Of course, we know now that fiction sales spiked over the initial lockdown period, as worried book-buyers in both the UK and Ireland stocked up on reading material for a long, undefined period of isolation. The Irish Adult Fiction category jumped by double-digit percentage points for the two weeks leading up to the announcement of restrictions in March 2020, as the UK category jumped 32% in volume for that same week. A mid-lockdown Nielsen consumer study found 41% of people in the UK claimed to be reading more in quarantine, with 25% stating they had bought more books. In Ireland, Adult Fiction had more than recovered by the half-year, with sales 3% up against 2019, and sub-category General Fiction up 9%.
However, unlike sourdough bread-baking and Zoom quizzes, this fiction boom wasn’t just a Lockdown 1.0 thing. For 2021 to date, Adult Fiction has continued to climb, selling 1.7 million books for just under €19m, posting jumps of 12% (in volume) and 11% (in value) against 2020. Of course, Covid-19’s second wave has meant Ireland has been in lockdown for much of 2021 so far, but the enduring growth of fiction sales points to a reading renaissance. (Let’s keep in mind Adult Fiction is up 12% in volume year on year before Rooney’s new title, Beautiful World, Where Are You, thunders into the charts in September.)
Matt Haig’s The Midnight Library is Ireland’s fiction number one for 2021 to date, with 23,552 copies sold; 2020 hit Delia Owens’ Where the Crawdads Sing charts second. Marian Keyes’ Grown Ups also places highly, with its paperback repeating the success of its 2020 hardback. Louise Nealon’s début Snowflake hit sixth in the fiction chart, following in the footsteps of Rooney’s Conversation with Friends and Naoise Dolan’s Exciting Times.
Interestingly though, both Non-Fiction and Children’s have grown more than Adult Fiction over the past year. Non-Fiction, with 2.1 million books sold for €30.4m, is up 18% in volume and 19% in value year on year, after sliding 3% in volume and 1% in value for the same period in 2020. The overall bestseller chart is nearly wall-to-wall Non-Fiction, which claims eight of the top 10.
Irish book-buyers leaned heavily into mental health guides, and after the past year, who could blame them? Charlie Mackesy’s soothing illustrated title The Boy, the Mole, the Fox and the Horse charted top of the Irish bestseller chart for the year to date, mirroring its canter to the 2020 number one in the UK. Dermot Whelan’s meditation guide Mind Full hit fourth overall, becoming the second bestselling non-fiction book of the year, with Vex King’s Good Vibes, Good Life and Gerry Hussey’s Awaken Your Power Within also hitting the top 10.
Children’s also soared after a tough 2020. With the School Textbooks category slumping 40% over the first half of last year, the category as a whole fell 5% against 2019. But for 2021 to date, kids’ books have surged by 12% in volume to 2.3 million units sold, and by 12% in value to £20.3m.
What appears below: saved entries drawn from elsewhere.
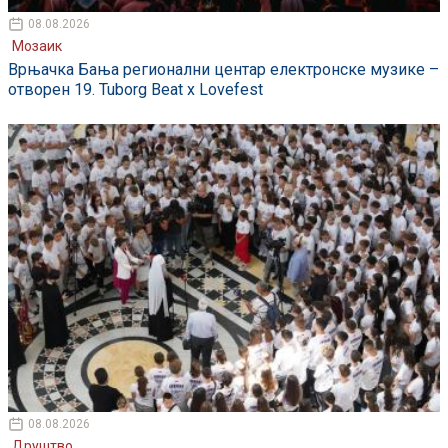
08.08.2026
Мозаик
Врњачка Бања регионални центар електронске музике –
отворен 19. Tuborg Beat x Lovefest
08.08.2026
Друштво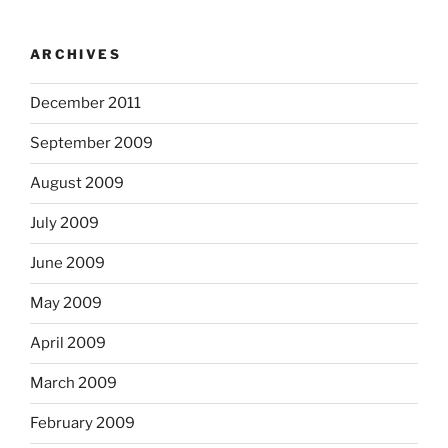
ARCHIVES
December 2011
September 2009
August 2009
July 2009
June 2009
May 2009
April 2009
March 2009
February 2009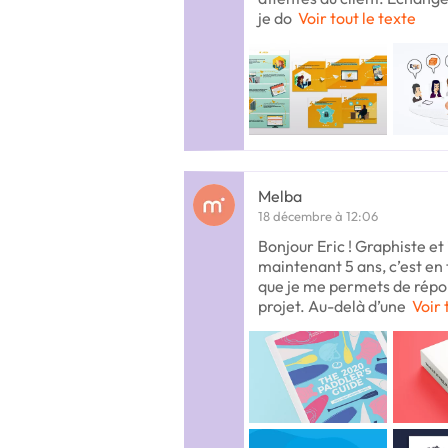
je do
Voir tout le texte
Melba
18 décembre à 12:06
Bonjour Eric ! Graphiste et
maintenant 5 ans, c’est en 
que je me permets de répon
projet. Au-delà d’une
Voir 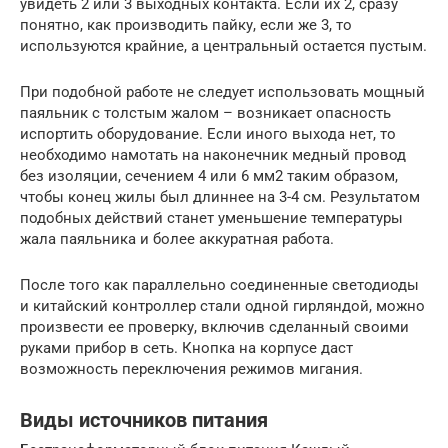
увидеть 2 или 3 выходных контакта. Если их 2, сразу
понятно, как производить пайку, если же 3, то
используются крайние, а центральный остается пустым.
При подобной работе не следует использовать мощный
паяльник с толстым жалом – возникает опасность
испортить оборудование. Если иного выхода нет, то
необходимо намотать на наконечник медный провод
без изоляции, сечением 4 или 6 мм2 таким образом,
чтобы конец жилы был длиннее на 3-4 см. Результатом
подобных действий станет уменьшение температуры
жала паяльника и более аккуратная работа.
После того как параллельно соединенные светодиоды
и китайский контроллер стали одной гирляндой, можно
произвести ее проверку, включив сделанный своими
руками прибор в сеть. Кнопка на корпусе даст
возможность переключения режимов мигания.
Виды источников питания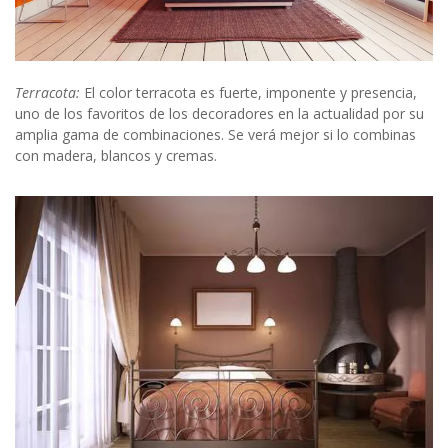
Terracota:
El color terracota es fuerte, imponente y presencia,
uno de los favoritos de los decoradores en la actualidad por su
amplia gama de combinaciones. Se verá mejor si lo combinas
con madera, blancos y cremas.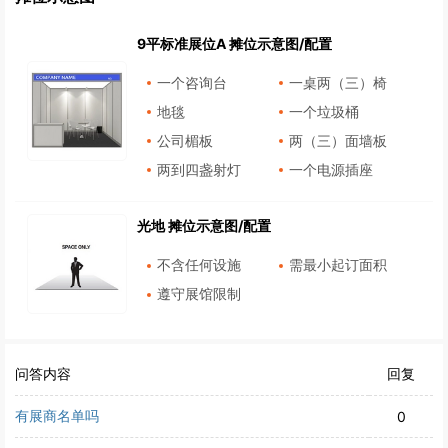
9平标准展位A 摊位示意图/配置
一个咨询台
一桌两（三）椅
地毯
一个垃圾桶
公司楣板
两（三）面墙板
两到四盏射灯
一个电源插座
光地 摊位示意图/配置
不含任何设施
需最小起订面积
遵守展馆限制
问答内容
回复
有展商名单吗
0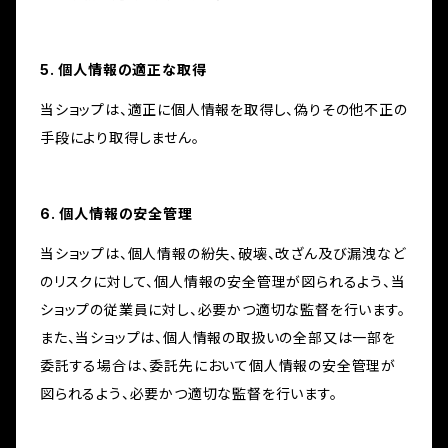
5. 個人情報の適正な取得
当ショップは、適正に個人情報を取得し、偽りその他不正の
手段により取得しません。
6. 個人情報の安全管理
当ショップは、個人情報の紛失、破壊、改ざん及び漏洩など
のリスクに対して、個人情報の安全管理が図られるよう、当
ショップの従業員に対し、必要かつ適切な監督を行います。
また、当ショップは、個人情報の取扱いの全部又は一部を
委託する場合は、委託先において個人情報の安全管理が
図られるよう、必要かつ適切な監督を行います。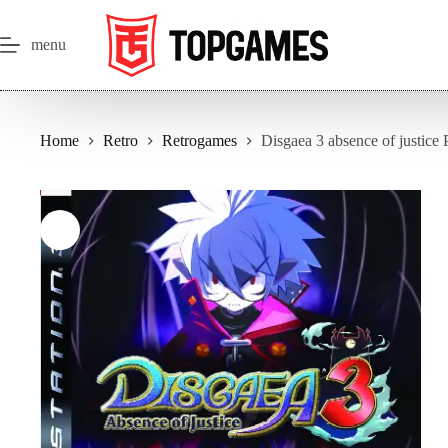
Salta
al
contenuto
menu
Home
Retro
Retrogames
Disgaea 3 absence of justice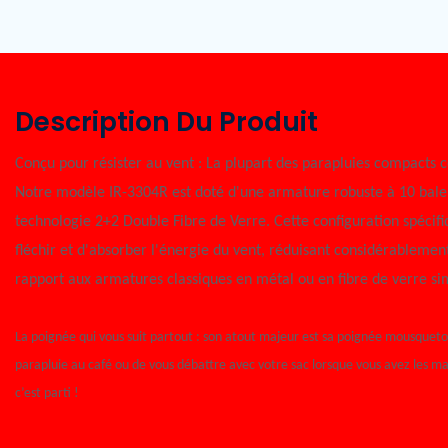
Description Du Produit
Conçu pour résister au vent : La plupart des parapluies compacts cè
Notre modèle IR-3304R est doté d'une armature robuste à 10 balei
technologie 2+2 Double Fibre de Verre. Cette configuration spécif
fléchir et d'absorber l'énergie du vent, réduisant considérablemen
rapport aux armatures classiques en métal ou en fibre de verre si
La poignée qui vous suit partout : son atout majeur est sa poignée mousqueton
parapluie au café ou de vous débattre avec votre sac lorsque vous avez les mains
c’est parti !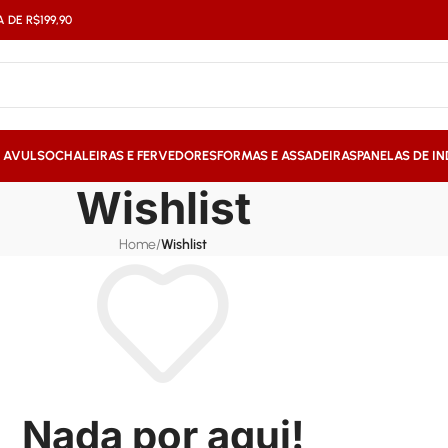
DE R$199,90
S AVULSO
CHALEIRAS E FERVEDORES
FORMAS E ASSADEIRAS
PANELAS DE I
Wishlist
Home
/
Wishlist
Nada por aqui!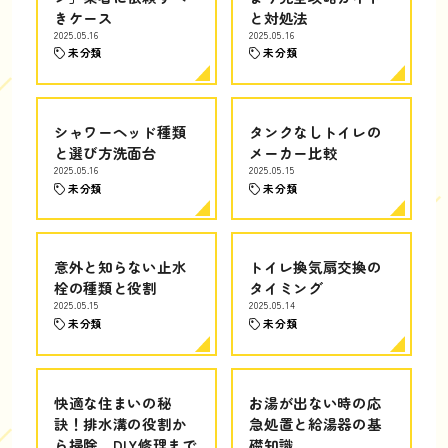
きケース
と対処法
2025.05.16
2025.05.16
未分類
未分類
シャワーヘッド種類
タンクなしトイレの
と選び方洗面台
メーカー比較
2025.05.16
2025.05.15
未分類
未分類
意外と知らない止水
トイレ換気扇交換の
栓の種類と役割
タイミング
2025.05.15
2025.05.14
未分類
未分類
快適な住まいの秘
お湯が出ない時の応
訣！排水溝の役割か
急処置と給湯器の基
ら掃除、DIY修理まで
礎知識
Dav Pilkey’s Dog Man 10: Mothering Heights pipped David Walliams and Tony Ross’ Megamonster to the post in Children’s, in contrast to the UK. TikTok-assisted Adam Silvera’s They Both Die at the End and E Lockhart’s We Were Liars also charted in the kids’ top 10, as the social media site boosted Young Adult Fiction around the world. Comedian David O’Doherty, a.k.a. “Ireland’s David Walliams”, zipped into 13th place with The Summer I Robbed a Bank, illustrated by Chris Judge.